Assigned task - In your copy of the entries below, keep every word exactly and leave out all images.

Listed entries -
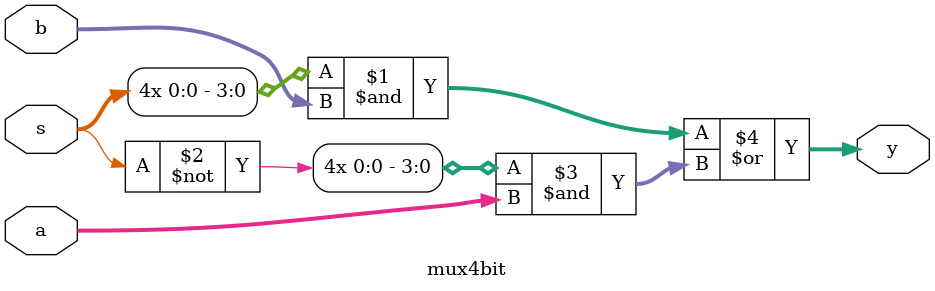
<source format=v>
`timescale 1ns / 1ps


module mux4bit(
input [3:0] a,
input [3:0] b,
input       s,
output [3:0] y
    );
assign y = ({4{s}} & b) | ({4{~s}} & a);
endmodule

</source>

Task output -
<source format=v>
`timescale 1ns / 1ps


module mux4bit(
input [3:0] a,
input [3:0] b,
input       s,
output [3:0] y
    );
assign y = ({4{s}} & b) | ({4{~s}} & a);
endmodule

</source>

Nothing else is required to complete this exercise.